What is expected: Write the data below out exactly as it stands. Do not include the pictures.

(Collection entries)

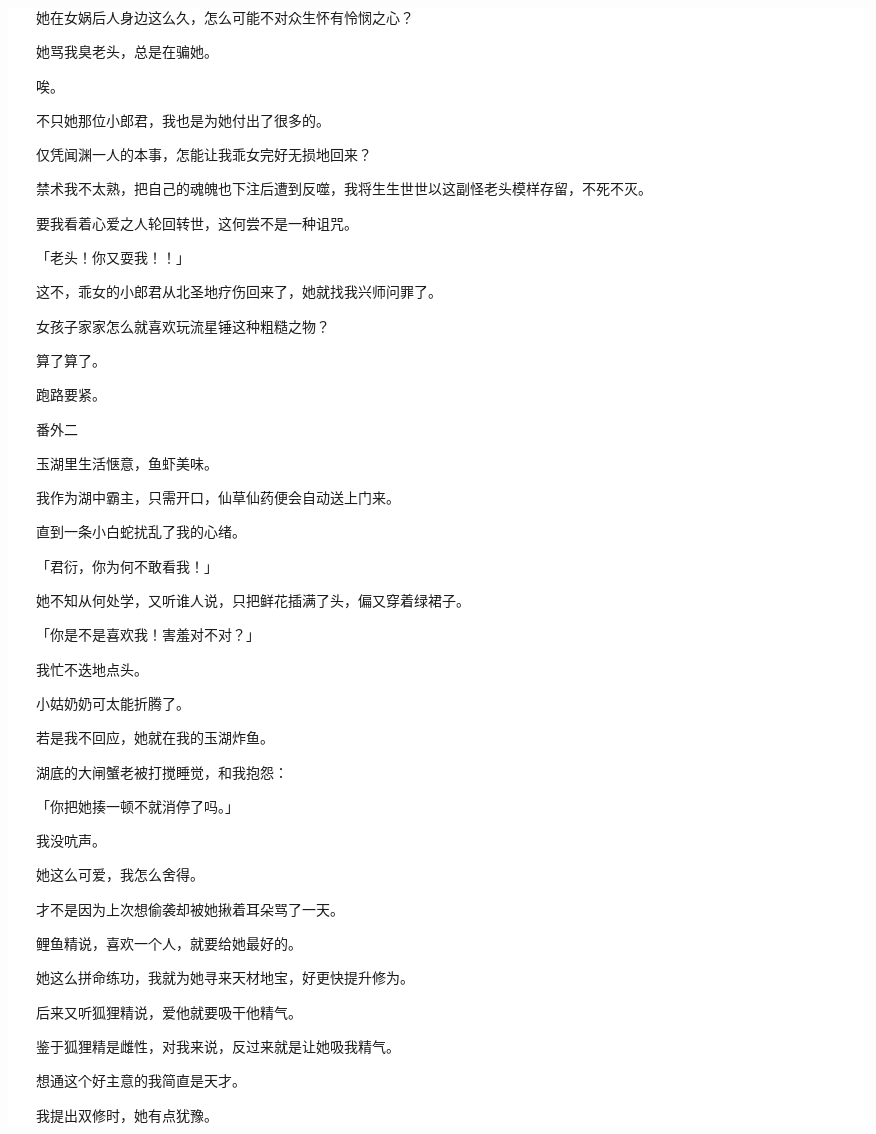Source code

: &emsp;&emsp;她在女娲后人身边这么久，怎么可能不对众生怀有怜悯之心？  
  
&emsp;&emsp;她骂我臭老头，总是在骗她。  
  
&emsp;&emsp;唉。  
  
&emsp;&emsp;不只她那位小郎君，我也是为她付出了很多的。  
  
&emsp;&emsp;仅凭闻渊一人的本事，怎能让我乖女完好无损地回来？  
  
&emsp;&emsp;禁术我不太熟，把自己的魂魄也下注后遭到反噬，我将生生世世以这副怪老头模样存留，不死不灭。  
  
&emsp;&emsp;要我看着心爱之人轮回转世，这何尝不是一种诅咒。  
  
&emsp;&emsp;「老头！你又耍我！！」  
  
&emsp;&emsp;这不，乖女的小郎君从北圣地疗伤回来了，她就找我兴师问罪了。  
  
&emsp;&emsp;女孩子家家怎么就喜欢玩流星锤这种粗糙之物？  
  
&emsp;&emsp;算了算了。  
  
&emsp;&emsp;跑路要紧。  
  
&emsp;&emsp;番外二  
  
&emsp;&emsp;玉湖里生活惬意，鱼虾美味。  
  
&emsp;&emsp;我作为湖中霸主，只需开口，仙草仙药便会自动送上门来。  
  
&emsp;&emsp;直到一条小白蛇扰乱了我的心绪。  
  
&emsp;&emsp;「君衍，你为何不敢看我！」  
  
&emsp;&emsp;她不知从何处学，又听谁人说，只把鲜花插满了头，偏又穿着绿裙子。  
  
&emsp;&emsp;「你是不是喜欢我！害羞对不对？」  
  
&emsp;&emsp;我忙不迭地点头。  
  
&emsp;&emsp;小姑奶奶可太能折腾了。  
  
&emsp;&emsp;若是我不回应，她就在我的玉湖炸鱼。  
  
&emsp;&emsp;湖底的大闸蟹老被打搅睡觉，和我抱怨：  
  
&emsp;&emsp;「你把她揍一顿不就消停了吗。」  
  
&emsp;&emsp;我没吭声。  
  
&emsp;&emsp;她这么可爱，我怎么舍得。  
  
&emsp;&emsp;才不是因为上次想偷袭却被她揪着耳朵骂了一天。  
  
&emsp;&emsp;鲤鱼精说，喜欢一个人，就要给她最好的。  
  
&emsp;&emsp;她这么拼命练功，我就为她寻来天材地宝，好更快提升修为。  
  
&emsp;&emsp;后来又听狐狸精说，爱他就要吸干他精气。  
  
&emsp;&emsp;鉴于狐狸精是雌性，对我来说，反过来就是让她吸我精气。  
  
&emsp;&emsp;想通这个好主意的我简直是天才。  
  
&emsp;&emsp;我提出双修时，她有点犹豫。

Exercise result:
Source code

: &emsp;&emsp;她在女娲后人身边这么久，怎么可能不对众生怀有怜悯之心？  
  
&emsp;&emsp;她骂我臭老头，总是在骗她。  
  
&emsp;&emsp;唉。  
  
&emsp;&emsp;不只她那位小郎君，我也是为她付出了很多的。  
  
&emsp;&emsp;仅凭闻渊一人的本事，怎能让我乖女完好无损地回来？  
  
&emsp;&emsp;禁术我不太熟，把自己的魂魄也下注后遭到反噬，我将生生世世以这副怪老头模样存留，不死不灭。  
  
&emsp;&emsp;要我看着心爱之人轮回转世，这何尝不是一种诅咒。  
  
&emsp;&emsp;「老头！你又耍我！！」  
  
&emsp;&emsp;这不，乖女的小郎君从北圣地疗伤回来了，她就找我兴师问罪了。  
  
&emsp;&emsp;女孩子家家怎么就喜欢玩流星锤这种粗糙之物？  
  
&emsp;&emsp;算了算了。  
  
&emsp;&emsp;跑路要紧。  
  
&emsp;&emsp;番外二  
  
&emsp;&emsp;玉湖里生活惬意，鱼虾美味。  
  
&emsp;&emsp;我作为湖中霸主，只需开口，仙草仙药便会自动送上门来。  
  
&emsp;&emsp;直到一条小白蛇扰乱了我的心绪。  
  
&emsp;&emsp;「君衍，你为何不敢看我！」  
  
&emsp;&emsp;她不知从何处学，又听谁人说，只把鲜花插满了头，偏又穿着绿裙子。  
  
&emsp;&emsp;「你是不是喜欢我！害羞对不对？」  
  
&emsp;&emsp;我忙不迭地点头。  
  
&emsp;&emsp;小姑奶奶可太能折腾了。  
  
&emsp;&emsp;若是我不回应，她就在我的玉湖炸鱼。  
  
&emsp;&emsp;湖底的大闸蟹老被打搅睡觉，和我抱怨：  
  
&emsp;&emsp;「你把她揍一顿不就消停了吗。」  
  
&emsp;&emsp;我没吭声。  
  
&emsp;&emsp;她这么可爱，我怎么舍得。  
  
&emsp;&emsp;才不是因为上次想偷袭却被她揪着耳朵骂了一天。  
  
&emsp;&emsp;鲤鱼精说，喜欢一个人，就要给她最好的。  
  
&emsp;&emsp;她这么拼命练功，我就为她寻来天材地宝，好更快提升修为。  
  
&emsp;&emsp;后来又听狐狸精说，爱他就要吸干他精气。  
  
&emsp;&emsp;鉴于狐狸精是雌性，对我来说，反过来就是让她吸我精气。  
  
&emsp;&emsp;想通这个好主意的我简直是天才。  
  
&emsp;&emsp;我提出双修时，她有点犹豫。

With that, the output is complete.